Above: The Rhode Island Democratic Party
I’ve talked before about how the Rhode Island Democratic Party is an out of control dumpster fire. In a 1-party state, being a Democratic politician means nothing more than “I want power.” That’s how you have the Rhode Island Democratic Party borrowing legislation from Oklahoma banning municipalities from setting their own minimum wages. It’s also how you have an open racist as the Speaker of the House.
One of Rhode Island’s most powerful Democrats doesn’t believe that “white privilege” exists. In a recent interview with the Providence Journal, Nicholas Mattiello, the state’s speaker of the House, said that that racial disparities are simply due to African-Americans’ and other minority groups’ failure to “take advantage” of the opportunities available to them.
Mattiello was invited to discuss racial issues with a panel from The Providence Journal, which is producing an extensive series on race in Rhode Island. He told the panel that, before he was asked that question, he had never thought of the phrase “white privilege.”
Mattiello was responding to an op-ed previously published in The Providence Journal by David R. Carlin, the former Democratic Senate Majority Leader, which argued that racial disparities were the result of “appallingly dysfunctional subculture that is pervasive among the black lower classes.”
This subculture fosters attitudes that lead to astronomical rates of out-of-wedlock births, millions of fathers who give little or no support to their children, high rates of crime and violence, high levels of drug abuse, a poor work ethic and very poor academic achievement. Unless this subculture is eradicated, we may expect that great numbers of blacks will live in misery.

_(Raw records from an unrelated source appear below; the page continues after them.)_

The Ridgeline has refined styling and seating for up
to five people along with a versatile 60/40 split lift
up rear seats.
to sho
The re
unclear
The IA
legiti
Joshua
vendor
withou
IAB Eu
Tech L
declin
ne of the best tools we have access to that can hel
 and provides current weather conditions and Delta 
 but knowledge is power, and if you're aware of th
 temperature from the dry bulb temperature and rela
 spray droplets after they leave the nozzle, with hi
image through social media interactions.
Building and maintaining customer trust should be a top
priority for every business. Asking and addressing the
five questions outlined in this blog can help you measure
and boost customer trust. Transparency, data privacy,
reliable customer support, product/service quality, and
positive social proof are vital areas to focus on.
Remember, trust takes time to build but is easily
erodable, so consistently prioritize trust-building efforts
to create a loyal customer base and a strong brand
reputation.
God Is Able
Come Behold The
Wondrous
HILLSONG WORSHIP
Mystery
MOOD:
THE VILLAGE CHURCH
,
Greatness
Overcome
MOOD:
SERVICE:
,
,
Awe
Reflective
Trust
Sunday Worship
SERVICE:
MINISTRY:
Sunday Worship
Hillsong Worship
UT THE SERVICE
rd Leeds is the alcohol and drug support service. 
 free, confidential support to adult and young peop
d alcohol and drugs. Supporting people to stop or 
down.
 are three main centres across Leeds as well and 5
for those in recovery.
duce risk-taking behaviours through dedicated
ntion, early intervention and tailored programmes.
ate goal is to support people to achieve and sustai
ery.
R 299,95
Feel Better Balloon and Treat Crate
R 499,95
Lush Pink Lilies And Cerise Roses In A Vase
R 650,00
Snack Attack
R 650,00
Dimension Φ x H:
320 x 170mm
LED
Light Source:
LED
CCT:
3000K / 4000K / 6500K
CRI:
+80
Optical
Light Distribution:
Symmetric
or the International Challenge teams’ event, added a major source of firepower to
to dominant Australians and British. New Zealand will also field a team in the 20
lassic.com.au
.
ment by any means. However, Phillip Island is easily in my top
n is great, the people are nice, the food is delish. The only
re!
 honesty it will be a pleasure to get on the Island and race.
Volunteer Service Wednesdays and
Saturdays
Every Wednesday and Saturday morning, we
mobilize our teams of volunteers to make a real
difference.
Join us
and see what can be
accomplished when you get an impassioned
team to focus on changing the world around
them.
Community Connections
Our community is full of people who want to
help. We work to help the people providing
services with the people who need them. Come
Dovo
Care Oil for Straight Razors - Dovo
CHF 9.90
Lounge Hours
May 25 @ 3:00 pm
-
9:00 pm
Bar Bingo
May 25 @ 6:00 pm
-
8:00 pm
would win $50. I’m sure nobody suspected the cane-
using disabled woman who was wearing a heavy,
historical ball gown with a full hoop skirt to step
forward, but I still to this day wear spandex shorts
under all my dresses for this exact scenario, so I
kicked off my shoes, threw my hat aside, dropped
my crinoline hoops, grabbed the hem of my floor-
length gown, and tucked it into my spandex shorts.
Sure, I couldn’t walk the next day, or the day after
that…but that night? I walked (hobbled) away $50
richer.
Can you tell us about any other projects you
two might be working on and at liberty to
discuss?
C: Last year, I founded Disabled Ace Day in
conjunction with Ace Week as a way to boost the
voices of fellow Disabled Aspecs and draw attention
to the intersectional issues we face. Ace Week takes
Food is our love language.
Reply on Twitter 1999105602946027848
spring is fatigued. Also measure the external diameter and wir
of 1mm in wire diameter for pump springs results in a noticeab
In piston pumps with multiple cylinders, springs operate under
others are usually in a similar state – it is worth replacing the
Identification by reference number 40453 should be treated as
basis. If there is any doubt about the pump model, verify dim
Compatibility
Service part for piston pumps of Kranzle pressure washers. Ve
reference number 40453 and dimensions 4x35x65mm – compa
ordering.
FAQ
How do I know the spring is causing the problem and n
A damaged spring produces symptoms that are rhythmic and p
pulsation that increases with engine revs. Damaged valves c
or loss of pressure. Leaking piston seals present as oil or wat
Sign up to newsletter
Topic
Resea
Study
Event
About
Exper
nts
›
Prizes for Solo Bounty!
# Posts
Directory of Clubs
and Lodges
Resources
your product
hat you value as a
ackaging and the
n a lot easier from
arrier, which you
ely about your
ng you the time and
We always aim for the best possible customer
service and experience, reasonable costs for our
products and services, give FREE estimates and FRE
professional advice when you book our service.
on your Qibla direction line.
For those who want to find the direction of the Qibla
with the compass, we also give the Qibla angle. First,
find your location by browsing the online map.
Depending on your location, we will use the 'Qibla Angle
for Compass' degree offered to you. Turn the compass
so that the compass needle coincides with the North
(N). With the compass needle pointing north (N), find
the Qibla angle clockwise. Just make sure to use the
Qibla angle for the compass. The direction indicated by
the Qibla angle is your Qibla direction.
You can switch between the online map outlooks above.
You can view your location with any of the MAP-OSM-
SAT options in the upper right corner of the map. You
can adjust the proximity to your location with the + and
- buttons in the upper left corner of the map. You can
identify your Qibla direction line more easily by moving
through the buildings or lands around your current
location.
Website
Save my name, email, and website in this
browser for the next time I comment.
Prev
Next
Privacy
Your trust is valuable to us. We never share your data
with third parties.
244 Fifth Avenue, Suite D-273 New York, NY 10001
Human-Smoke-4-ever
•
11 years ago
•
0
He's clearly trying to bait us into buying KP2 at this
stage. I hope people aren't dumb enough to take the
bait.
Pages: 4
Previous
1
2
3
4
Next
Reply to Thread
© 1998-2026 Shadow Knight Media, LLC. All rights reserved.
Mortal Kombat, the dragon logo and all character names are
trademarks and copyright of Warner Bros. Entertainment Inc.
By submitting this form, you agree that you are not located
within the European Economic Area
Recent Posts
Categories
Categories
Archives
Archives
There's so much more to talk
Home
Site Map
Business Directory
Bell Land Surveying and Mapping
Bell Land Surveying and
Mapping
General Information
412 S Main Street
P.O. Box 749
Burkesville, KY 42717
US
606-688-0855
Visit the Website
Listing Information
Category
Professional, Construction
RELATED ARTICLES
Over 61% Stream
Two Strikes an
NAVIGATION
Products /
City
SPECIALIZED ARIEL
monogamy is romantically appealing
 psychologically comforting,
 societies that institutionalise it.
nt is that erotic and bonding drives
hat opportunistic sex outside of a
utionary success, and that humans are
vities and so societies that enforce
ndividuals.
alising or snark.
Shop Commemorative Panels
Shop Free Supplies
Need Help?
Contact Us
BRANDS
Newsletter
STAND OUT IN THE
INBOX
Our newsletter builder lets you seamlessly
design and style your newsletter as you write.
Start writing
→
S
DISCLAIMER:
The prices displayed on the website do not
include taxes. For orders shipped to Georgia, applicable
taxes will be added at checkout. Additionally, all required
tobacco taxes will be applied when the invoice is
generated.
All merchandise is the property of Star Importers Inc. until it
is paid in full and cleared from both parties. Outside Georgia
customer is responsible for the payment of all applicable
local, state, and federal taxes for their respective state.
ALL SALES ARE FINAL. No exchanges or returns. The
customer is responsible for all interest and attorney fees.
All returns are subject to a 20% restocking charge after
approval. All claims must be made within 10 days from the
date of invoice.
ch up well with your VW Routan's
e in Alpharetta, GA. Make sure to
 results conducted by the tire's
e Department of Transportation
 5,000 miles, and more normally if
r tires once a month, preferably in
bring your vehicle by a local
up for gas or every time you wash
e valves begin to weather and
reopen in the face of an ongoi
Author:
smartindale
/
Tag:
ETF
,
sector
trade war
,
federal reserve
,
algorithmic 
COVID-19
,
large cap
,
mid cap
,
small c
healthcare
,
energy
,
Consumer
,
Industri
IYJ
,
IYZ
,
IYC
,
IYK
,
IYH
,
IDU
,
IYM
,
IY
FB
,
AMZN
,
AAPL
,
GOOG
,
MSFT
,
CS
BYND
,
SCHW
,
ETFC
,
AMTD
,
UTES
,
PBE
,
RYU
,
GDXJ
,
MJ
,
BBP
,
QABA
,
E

Mattiello said he wasn’t sure about the phrase “subculture,” but seemed to agree with the overall point — namely, that “white privilege” doesn’t exist and that there is a “breakdown” within minority communities that explains racial disparities.
“You have to find ways to get the community to access and to take advantage of [opportunity]. Some people do, but not enough do. And there’s a reason why they don’t, and that’s something that I quite frankly don’t understand, and I need help with that,” Mattiello said.
Mattiello said that education was “the great equalizer” but dismissed criticisms that Rhode Island schools were effectively segregated. “I would say that it’s not segregated, it’s just that it reflects the population that it serves… I don’t know that you start busing people and so forth.”
“I don’t see racism because that’s not how I live my life… But I’ve never seen it because it’s not the way I live. And I’ve never been the victim of it,” Mattiello added.
Well, I guess he at least admits that racism might exist. But of course he’s not racist because no one is racist in 2015 except for people who believe that white privilege might exist or people who voted for Obama and therefore support the war on whites. Meanwhile those black people are just lazy and the state’s significant segregation just happens because white people like to live next to white people and black people choose to live that way.
My disdain for third parties is well-known, but really it’s a different beast on the state level. In Rhode Island, with the Republican Party a non-entity at the local level in most districts and the Democrats who do get elected (not all, but a sizable number including Mattiello) essentially Republicans themselves in Democratic clothing, there really isn’t any reason not to at least try to primary these people. While I remain skeptical that building a state-level third party is a good use of resources because, like on the federal level, the energy that goes into the party-building could be better spent on issue-based campaigning, one can certainly make a much better case for it in Rhode Island than nationally.